• [What you should do]: Check each line of the entries for "tSNE" and report the ones that have it.

___

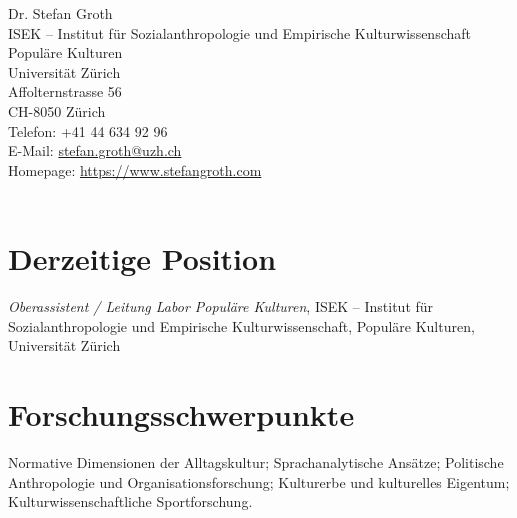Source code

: \documentclass[11pt, a4paper]{article} %
\newcommand{\years}[1]{\marginnote{\scriptsize #1}} %
\begin{document}
{\LARGE Dr. Stefan Groth}\\[1cm] %
ISEK – Institut für Sozialanthropologie und Empirische Kulturwissenschaft\\
Populäre Kulturen\\ 
Universität Zürich\\
Affolternstrasse 56\\  
CH-8050 Zürich\\[.2cm]  
Telefon: +41 44 634 92 96\\ %
E-Mail: \href{mailto:stefan.groth@uzh.ch}{stefan.groth@uzh.ch}\\
Homepage: \href{https://www.stefangroth.com}{https://www.stefangroth.com}\\\\
\section*{Derzeitige Position}
\years{seit 09/2016}\emph{Oberassistent / Leitung Labor Populäre Kulturen}, ISEK – Institut für Sozialanthropologie und Empirische Kulturwissenschaft, Populäre Kulturen, Universität Zürich %
\section*{Forschungsschwerpunkte}
    Normative Dimensionen der Alltagskultur; 
    Sprachanalytische Ansätze; 
    Politische Anthropologie und Organisationsforschung; 
    Kulturerbe und kulturelles Eigentum; 
    Kulturwissenschaftliche Sportforschung.
\end{document}
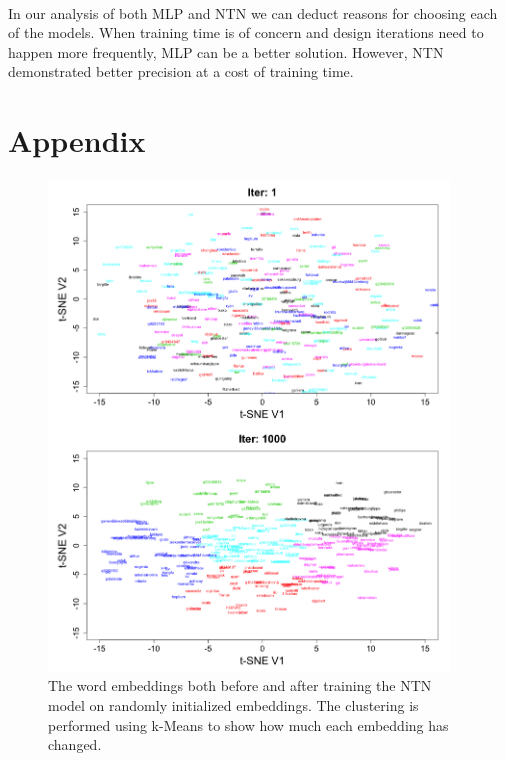 \documentclass[11.5pt]{article}
\newcounter{graphics}
\begin{document}
\paragraph{} In our analysis of both MLP and NTN we can deduct reasons for choosing each of the models. When training time is of concern and design iterations need to happen more frequently, MLP can be a better solution. However, NTN demonstrated better precision at a cost of training time.

\pagebreak

{}

\pagebreak
\section*{Appendix}
\begin{figure}[h!]
\centerline{\includegraphics[width=0.95\textwidth]{report_ntn/FirstLast-tSNE.png}}
  \caption{\small  The word embeddings both before and after training the NTN model on randomly initialized embeddings. The clustering is performed using k-Means to show how much each embedding has changed. }
\label{tSNE}
\end{figure}
\end{document}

___

• [Result for this task]:
\centerline{\includegraphics[width=0.95\textwidth]{report_ntn/FirstLast-tSNE.png}}
\label{tSNE}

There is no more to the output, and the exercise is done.